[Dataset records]
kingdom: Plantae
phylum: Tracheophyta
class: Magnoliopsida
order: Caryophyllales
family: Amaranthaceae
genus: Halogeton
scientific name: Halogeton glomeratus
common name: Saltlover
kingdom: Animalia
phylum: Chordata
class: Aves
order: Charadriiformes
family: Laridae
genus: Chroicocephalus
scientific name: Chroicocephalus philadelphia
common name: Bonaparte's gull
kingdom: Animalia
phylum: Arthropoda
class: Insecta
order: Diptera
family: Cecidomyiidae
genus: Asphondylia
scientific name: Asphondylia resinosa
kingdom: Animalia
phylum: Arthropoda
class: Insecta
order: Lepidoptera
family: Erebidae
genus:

- What the task asks -
Retype every line of the records above without changing anything.

- Answer to the task -
kingdom: Plantae
phylum: Tracheophyta
class: Magnoliopsida
order: Caryophyllales
family: Amaranthaceae
genus: Halogeton
scientific name: Halogeton glomeratus
common name: Saltlover
kingdom: Animalia
phylum: Chordata
class: Aves
order: Charadriiformes
family: Laridae
genus: Chroicocephalus
scientific name: Chroicocephalus philadelphia
common name: Bonaparte's gull
kingdom: Animalia
phylum: Arthropoda
class: Insecta
order: Diptera
family: Cecidomyiidae
genus: Asphondylia
scientific name: Asphondylia resinosa
kingdom: Animalia
phylum: Arthropoda
class: Insecta
order: Lepidoptera
family: Erebidae
genus:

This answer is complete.